A handout picture made available by the South African Government Communication and Information System (GCIS) shows Chilean President Michelle Bachelet (R) being received by South African President Jacob Zuma (L) in Pretoria. EPA/GCIS / SIYABULELA DUDA / HANDOUT

Pretoria - Hostilities between Palestine and Israel took centre stage when President Jacob Zuma met his Chilean counterpart Michelle Bachelet Jeria at the Union Buildings in Pretoria on Friday.

“We called our ambassador for consultation. We are in the United Nations Security Council. We have been raising our voice to incentivise the peace negotiations,” said Bachelet after a closed-door session with Zuma.

“For us, what is going on in Gaza is a tragedy. I think enough is enough. We need to look at other measures we can take to really stop this tragedy.”

Last month, Chile recalled its ambassador Jorge Montero from Tel Aviv after condemning what it described as a “worsening of Israel's military offensive in the Gaza Strip”.
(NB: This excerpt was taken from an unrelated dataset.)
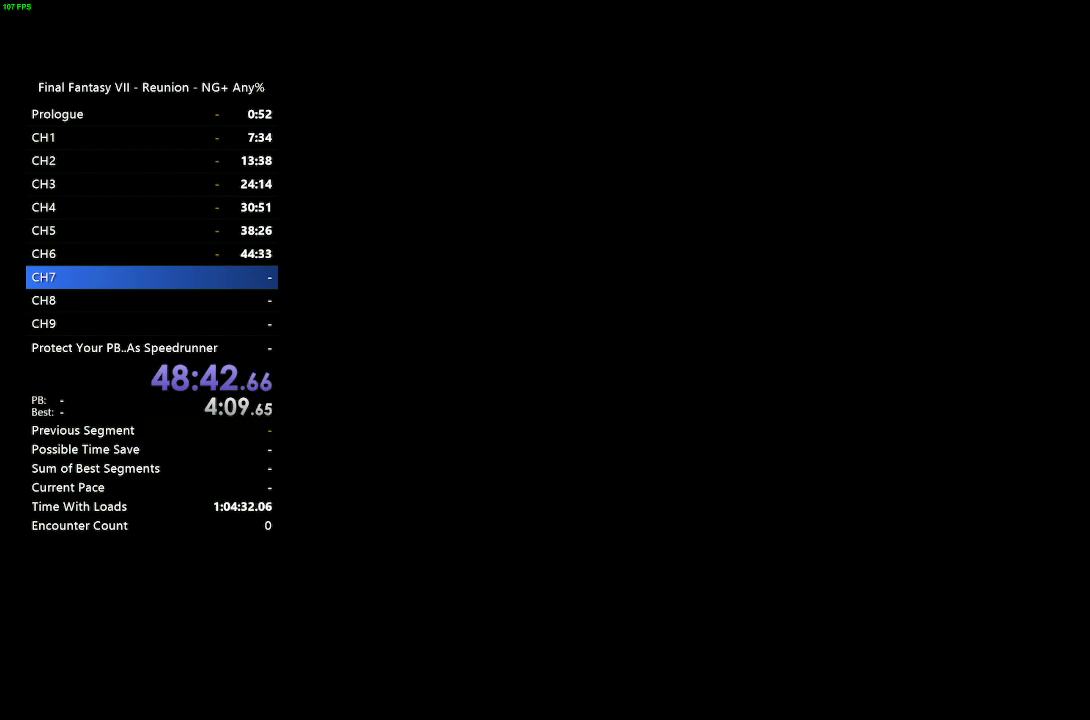
{"buttons": ["CROSS"], "left_stick": "center", "right_stick": "center", "events": [[83, "CROSS", "up"], [217, "CROSS", "down"], [333, "CROSS", "up"], [467, "CROSS", "down"]]}
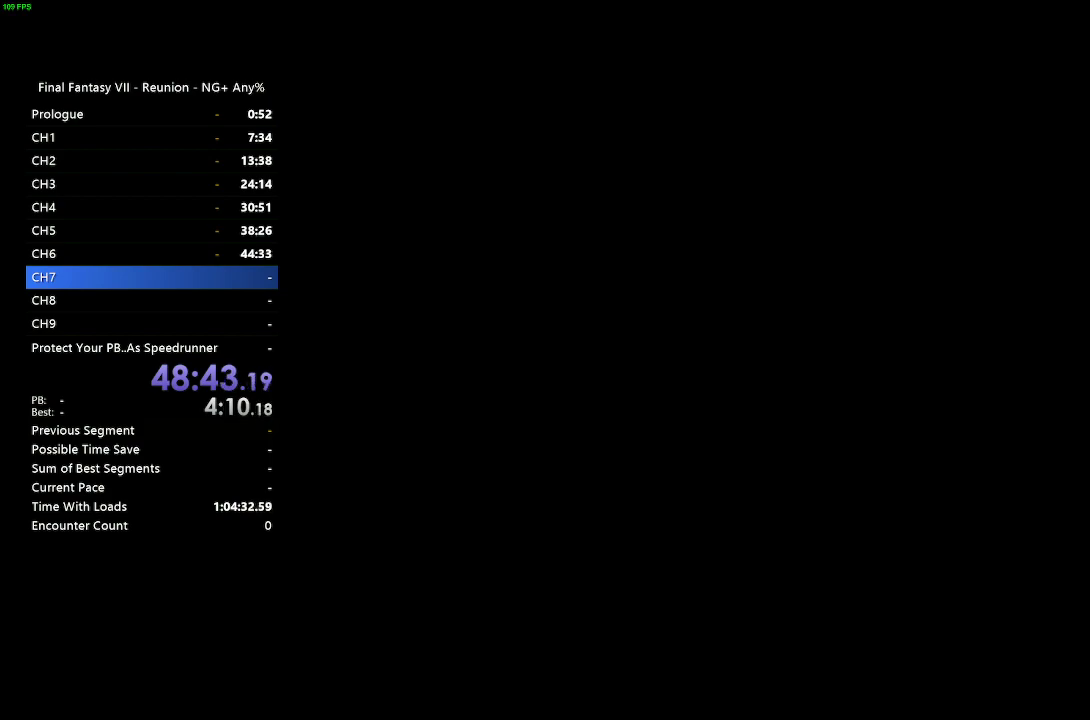
{"buttons": ["CROSS"], "left_stick": "center", "right_stick": "center", "events": [[100, "CROSS", "up"], [233, "CROSS", "down"], [333, "CROSS", "up"], [450, "CROSS", "down"]]}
Bachelet said her country, a non-permanent member of the United Nations Security Council, was home to one of the world's largest Palestinian communities outside the Middle East, as well as a sizeable Jewish community.

“We do get along very well. I think Chile and South Africa are good examples to show that people can live together in peace, developing common objectives very well.

“We are looking forward to show those examples,” she said.

Zuma said the Israeli-Palestine conflict was a serious concern for both Pretoria and Santiago.

“We share concern about the developments in the Israeli-Palestine conflict. As South Africa, we reiterate our call on all parties to commit to an immediate ceasefire and to work towards a peaceful settlement,” said Zuma.

Bachelet, who is on a state visit until Sunday, was welcomed at the Union Buildings on Friday morning with a military parade and a resounding 21-gun salute.

She said her visit was a “perfect moment to set a new pace” in bilateral relations between Pretoria and Santiago.

“We truly believe that South Africa and Chile are like-minded countries. We share a lot of different values,” said Bachelet.

“We believe that we can also bring resources from both countries to co-operate trilaterally with less developed countries of Africa, joining efforts and funds. We have a fund for fighting hunger and poverty.”

In a statement the presidency said South Africa was Chile's largest trading partner in Africa. South Africa was one of the largest foreign investors in the Chilean mining sector. South African companies regularly participated in large international mining exhibitions in Chile.

The top exports from South Africa were steel and related products which amounted to 61.6 percent of total exports to the South American country.

Around 37 percent of Chilean exports to Africa were destined for South Africa.

While in South Africa, Bachelet will deliver a keynote address at the 12th Nelson Mandela annual lecture in Cape Town.

She invited Zuma to visit Chile in a bid to foster relations.

“He has agreed and we hope to see him soon over there,” she said.

Bachelet is a former head of the United Nations entity for the empowerment of women and gender equality (UN Women).